NK denuke ‘stalemate’ & the Sino-US trade war; China’s property data hints at bleak prospects

SinoInsight 1
China’s property investment rose 11.6 percent (1.209 trillion yuan) in January-February 2019 from a year earlier, according to data released by the National Bureau of Statistics on March 14. This was the strongest year-on-year growth for the January-February since November 2014.

In January-February, however, real estate developers acquired 15.45 million square meters of land, a 34.1 percent drop from a year ago. This was the largest decline since March 2009 and the second largest drop since July 1998 (the NBS started releasing statistics in 1998).

Further, property sales by floor area in January-February were down 3.6 percent to 141.02 million square meters, the first negative growth since June 2015 and the first of the current property cycle. Meanwhile, sales of commercial housing in January-February was 1.2803 trillion yuan, an increase of 2.8 percent from a year earlier and the lowest in 43 months.

OUR TAKE
1. The situation with China’s property markets appears to have improved in considering the official property investment data alone. However, land acquisition and sales by floor area figures suggest an obvious down cycle.

Property investment data is a lagging indicator. The discrepancy between rising property investment and dropping land acquisition is likely the result of land acquisition fees being paid in installments; the former rose due to the increase in land sales during an earlier period.

2. The area of land acquired fell by more than a third in January-February, a sign that property developers are cutting back on investments due to pessimism about the future of the property market. Meanwhile, weakening property sales indicate that consumer purchasing power in China is waning.

3. In our China 2019 outlook, we wrote: “Property prices will likely fluctuate drastically (small spurt in prices followed by sharp drops). Property prices in some areas may fall by as much as 30 to 50 percent.”

China’s recently released economic data is in line with the trend which we predicted.


SinoInsight 2
Nur Bekri, the former director of China’s National Energy Administration and deputy director at the National Development and Reform Commission, was expelled from the Chinese Communist Party for corruption, according to a March 16 statement by the Central Commission for Discipline Inspection. The CCDI statement also noted that Bekri’s case was being handed over to prosecutors.

OUR TAKE
1. We observed an escalation in the CCP factional struggle in recent weeks. In our March 13 analysis, we wrote that Xi Jinping “will definitely counterattack” against political enemies to “kill the chickens to scare monkeys” in a repeat of the 2015 purges after the Jiang faction’s “financial coup.”

The expulsion and prosecution of Nur Bekri comes a day after the conclusion of the Two Sessions, and appears to be intended to make an example out of him.

2. Western news outlets are reporting that Nur Bekri’s prosecution comes as the CCP has heightened the suppression of Uyghur Muslims in Xinjiang Province.
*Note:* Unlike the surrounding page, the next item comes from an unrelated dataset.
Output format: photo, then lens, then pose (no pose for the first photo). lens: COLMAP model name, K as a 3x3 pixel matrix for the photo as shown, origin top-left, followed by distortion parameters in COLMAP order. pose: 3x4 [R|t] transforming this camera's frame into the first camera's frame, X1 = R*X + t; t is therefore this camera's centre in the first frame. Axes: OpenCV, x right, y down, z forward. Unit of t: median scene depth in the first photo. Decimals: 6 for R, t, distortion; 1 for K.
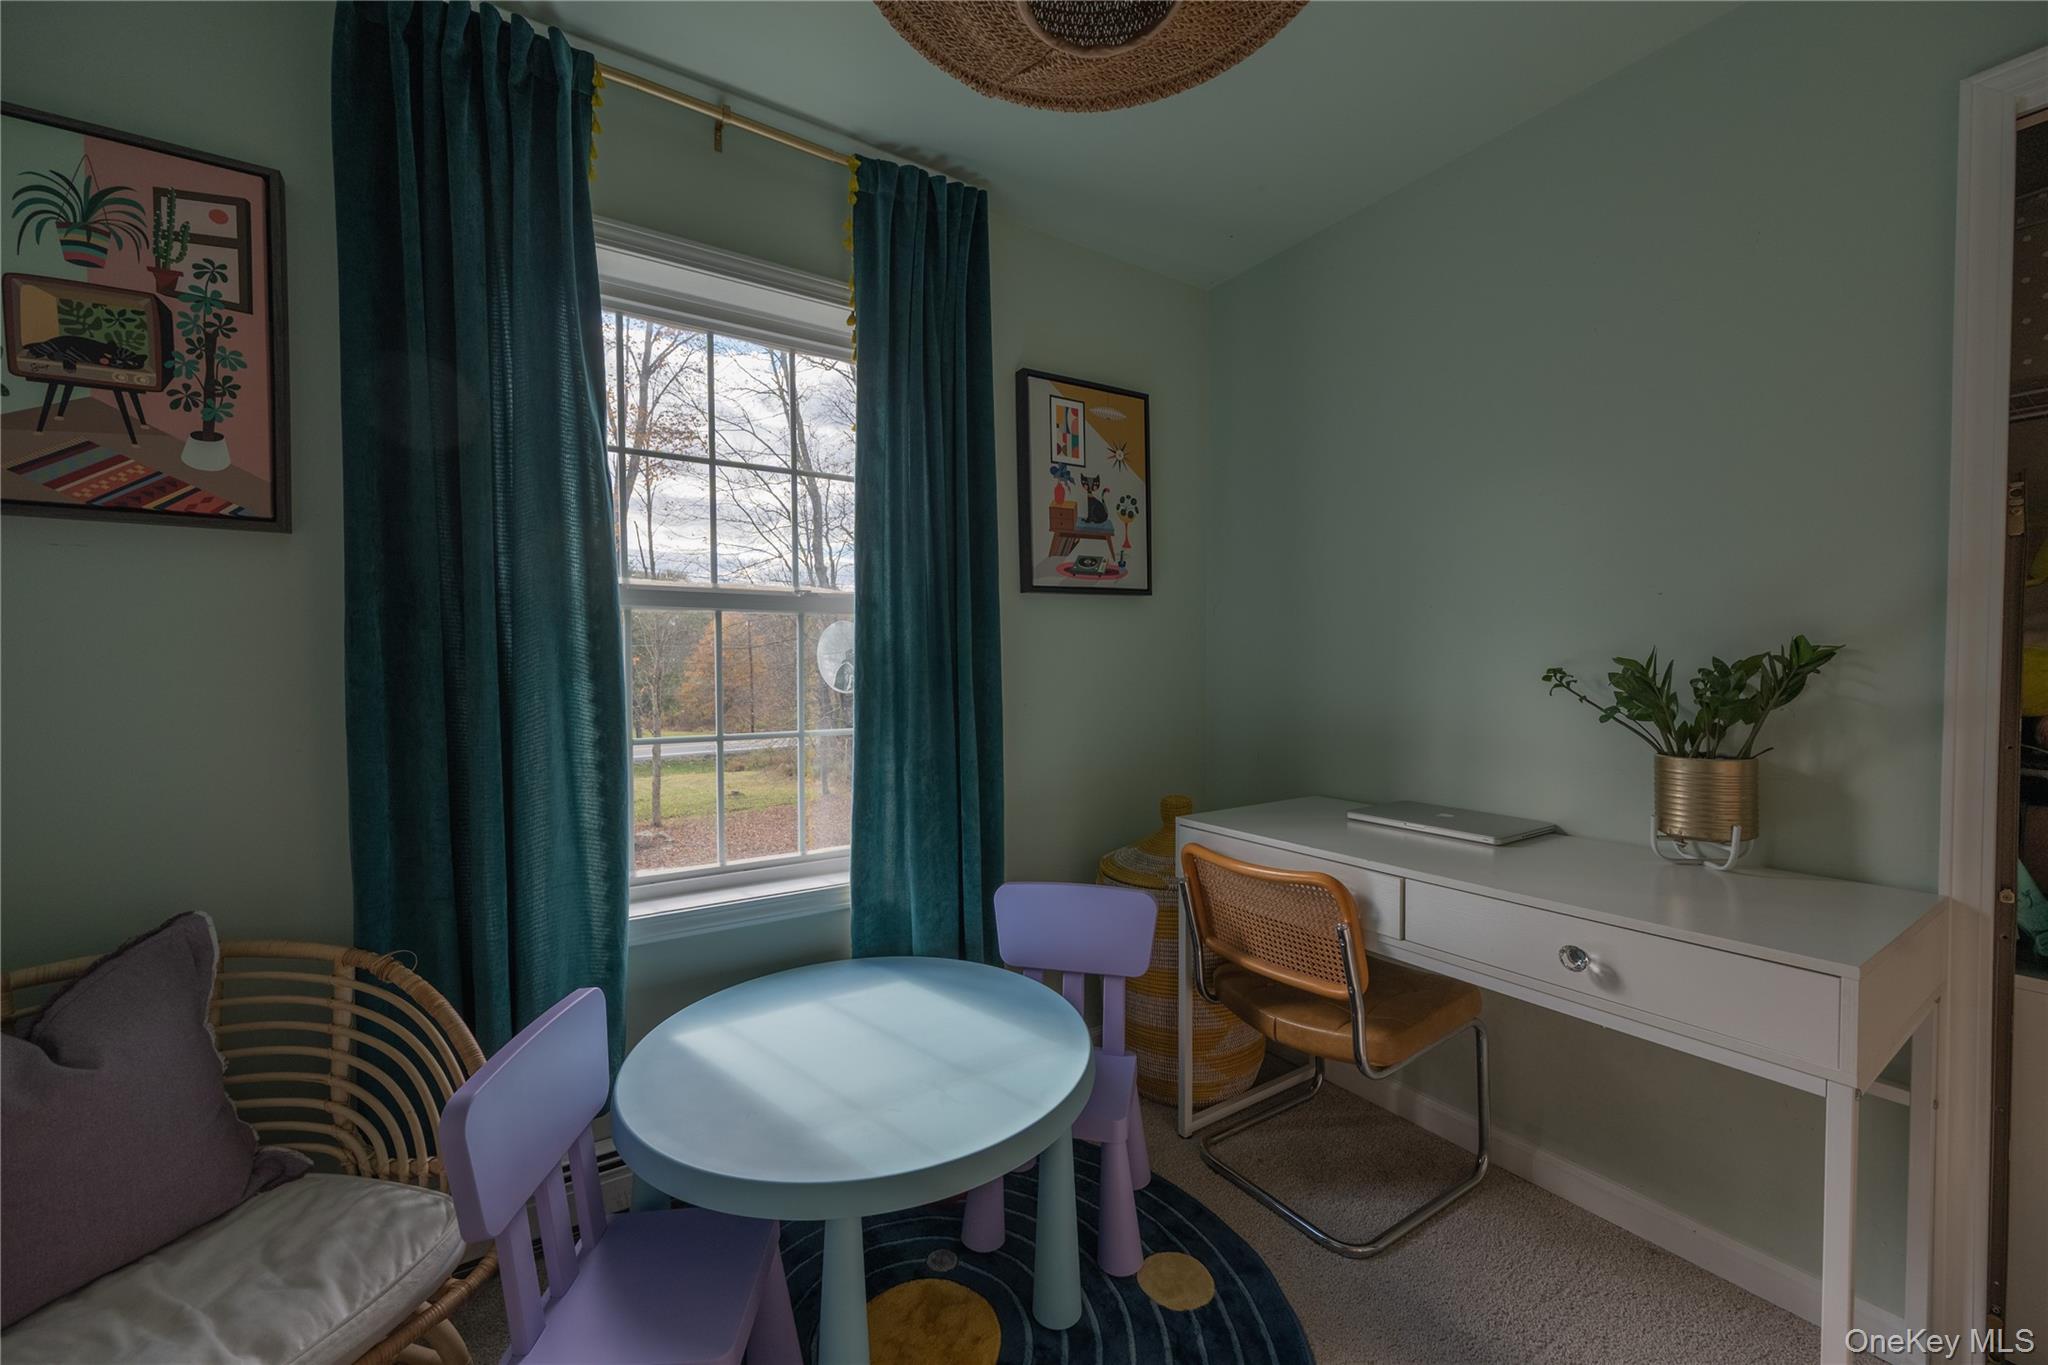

However, we believe that his prosecution has nothing to do with his ethnicity. While Bekri is Uyghur, he has been condemned by the World Uyghur Congress, an international organization of exiled Uyghurs, for being a “CCP puppet.” The World Uyghur Congress and others in the overseas Uyghur community also hold that Bekri “does not represent the Uyghur people.”

3. Nur Bekri was deputy Party secretary of Xinjiang from Dec. 2000 to January 2005. From January 2008 to December 2014, he served as chairman of the Xinjiang Uyghur Autonomous Region. The July 5, 2009 Urumqi riots broke out during Bekri’s stint as chairman. While in the Xinjiang local government, Nur Bekri established close ties with Jiang faction members Wang Lequan and Zhang Chunxian. Bekri’s official connections and career trajectory marks him as a Jiang faction member.

After Xi Jinping took office, Nur Bekri was transferred to the energy department and state planning commission in 2014. While Bekri appeared to have secured prestigious posts and “broke” the norm of Uyghur officials being assigned only to jobs related to ethnic affairs, in hindsight his transfer appears to have been part of Xi’s “luring the tiger away from its mountain domain” (“調虎離山”) strategy to purge Xinjiang of Jiang faction influence.

Xi has used the “luring tiger” strategy on numerous occasions. In August 2016, Xinjiang Party secretary Zhang Chunxian was transferred to the Party building leading group to serve as its deputy director, a “second line” role. At the 19th Party Congress, Zhang lost his seat on the Politburo and became a vice chairman of the National People’s Congress, also a “second line” post. After Zhang’s departure from Xinjiang, many officials in the Xinjiang local government, including the local public security bureau chief, were either purged or transferred to other posts.

3. The arrest and prosecution of Nur Bekri would have facilitated the Xi camp’s gathering of information regarding the corruption of Xinjiang’s previous two Party secretaries. We believe that Zhang Chunxian’s political risks have increased to a large extent, and whether or not he is purged depends on the state of the Xi-Jiang factional struggle.